Russian Rocket Designer Boris Yevseyevich Chertok Dies at Age 99
Russian rocket designer Boris Yevseyevich Chertok, one of the founding fathers of the Russian space program, passed away on Dec. 14 at the age of 99.
"We share the loss of Boris Chertok with our Russian colleagues," said Bill Gerstenmaier, NASA associate administrator for Human Exploration and Operations. "He was he a spaceflight pioneer and an inspiration to everyone associated with spaceflight. I remember him coming into the control center in Moscow in the middle of the night at the age of 97. He was an inspiration to every flight controller in Moscow. I also remember fondly sitting in Korolev's apartment in Moscow, now a museum, and having Boris describe meetings with Korolev, the general designer, at his kitchen table. The passion in Boris' eyes and voice gave me a unique insight into the Russian team and operations. Boris's speech this year at the 50th anniversary of Gagarin's flight was amazing and awe inspiring. His books and memoirs are a true treasure. He was a friend of NASA and he will be missed. His spirit will live on in the hearts of the Russian and American human spaceflight team."
Born in 1912 in Poland, Academician Chertok began his career as an electrician in Moscow before joining the aircraft design bureau of Viktor Bolkhovitinov. In 1946, he joined the newly established NII-88 institute as head of the control systems department and worked hand-in-hand with famed Chief Designer Sergey Korolev. Chertok became one of Korolev's closest aides in developing control systems for ballistic missiles and spacecraft, eventually becoming deputy chief designer of the famous OKB-1, the design organization that spun off from NII-88 in 1956 and was responsible for a remarkable string of space firsts of the early Soviet space program.
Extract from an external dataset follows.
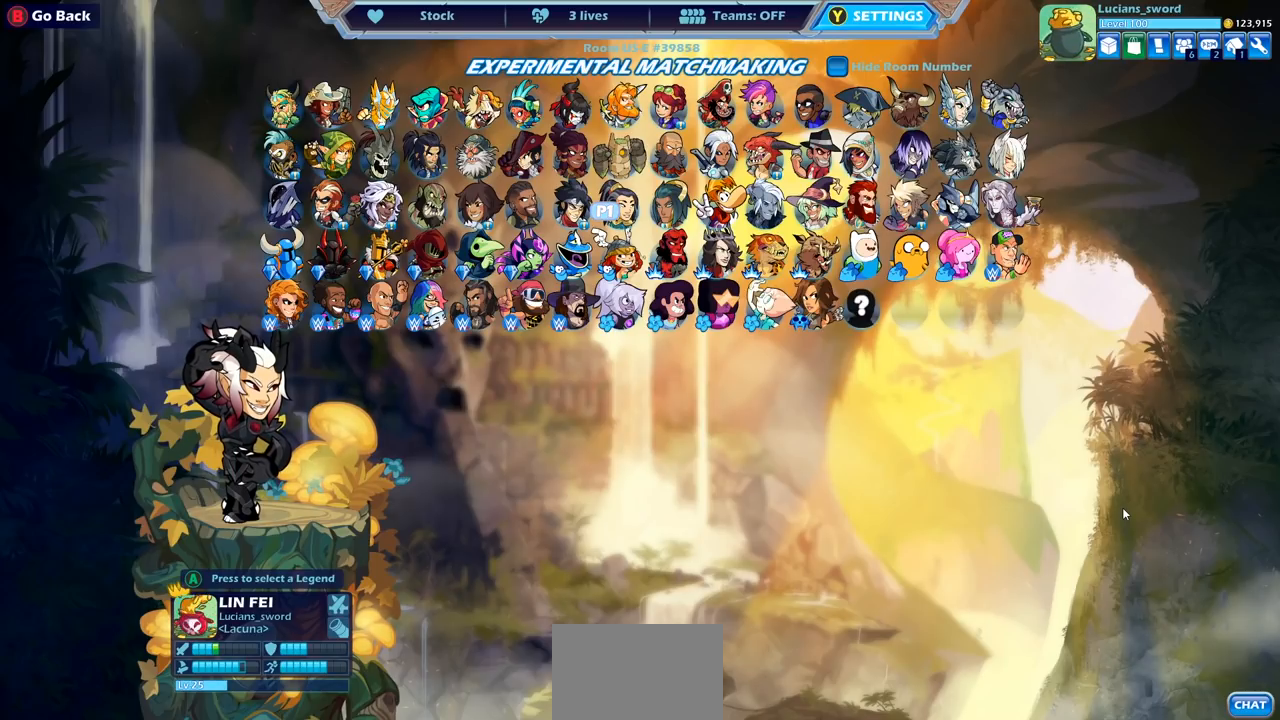
{"buttons": [], "left_stick": "center", "right_stick": "center", "events": [[200, "DPAD_LEFT", "down"], [317, "DPAD_LEFT", "up"], [400, "DPAD_LEFT", "down"], [483, "DPAD_LEFT", "up"]]}
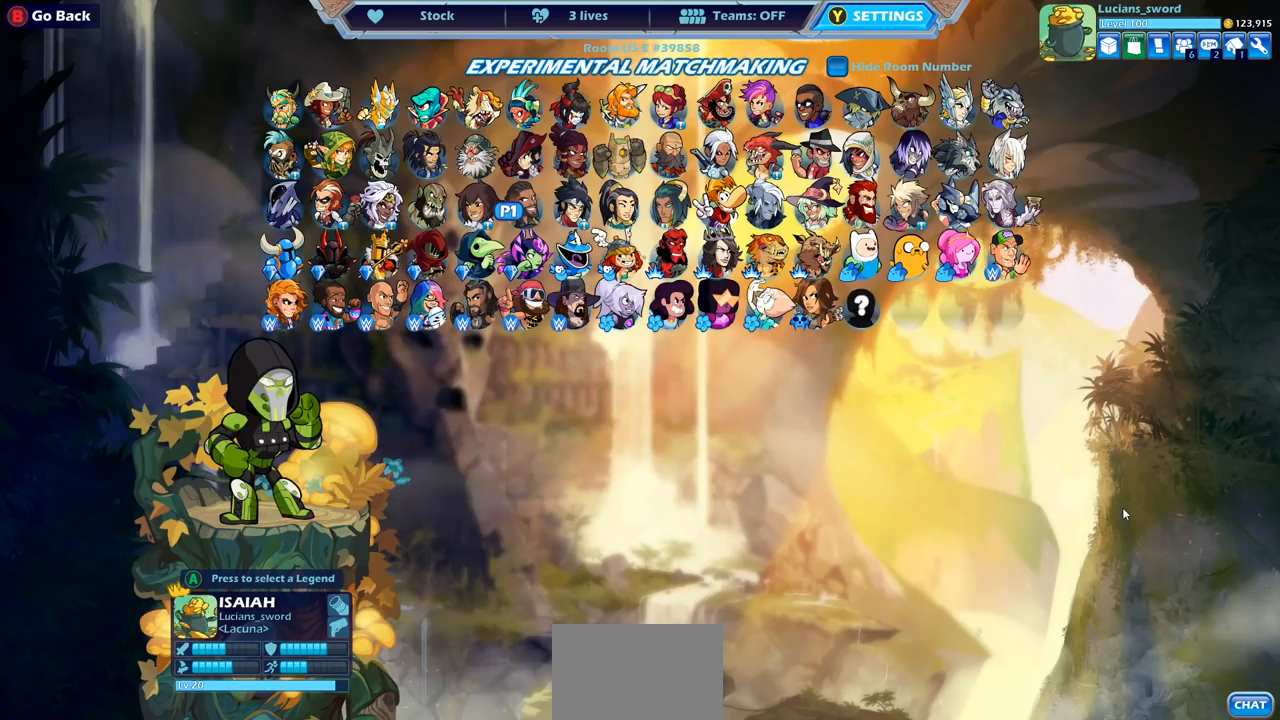
{"buttons": ["DPAD_RIGHT"], "left_stick": "center", "right_stick": "center", "events": [[150, "DPAD_RIGHT", "down"], [283, "DPAD_RIGHT", "up"], [350, "DPAD_RIGHT", "down"], [450, "DPAD_RIGHT", "up"], [500, "DPAD_RIGHT", "down"]]}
Chertok participated in every major project at OKB-1, now the S.P. Korolev Rocket and Space Corporation Energia, until his retirement from active work in 1991. Among his many contributions to the Russian space industry, he was closely involved in the launch of the world's first satellite, Sputnik, on October 4, 1957 and the first human spaceflight by Yuri Gagarin on April 12, 1961.
Following his retirement, Chertok served as a senior consultant at RSC-Energia and published a series of memoirs, "Rockets and People," chronicling the history of the Russian space program. NASA has been completing an English translation of “Rockets and People.” The fourth and final volume of the series is expected to be published in early 2012.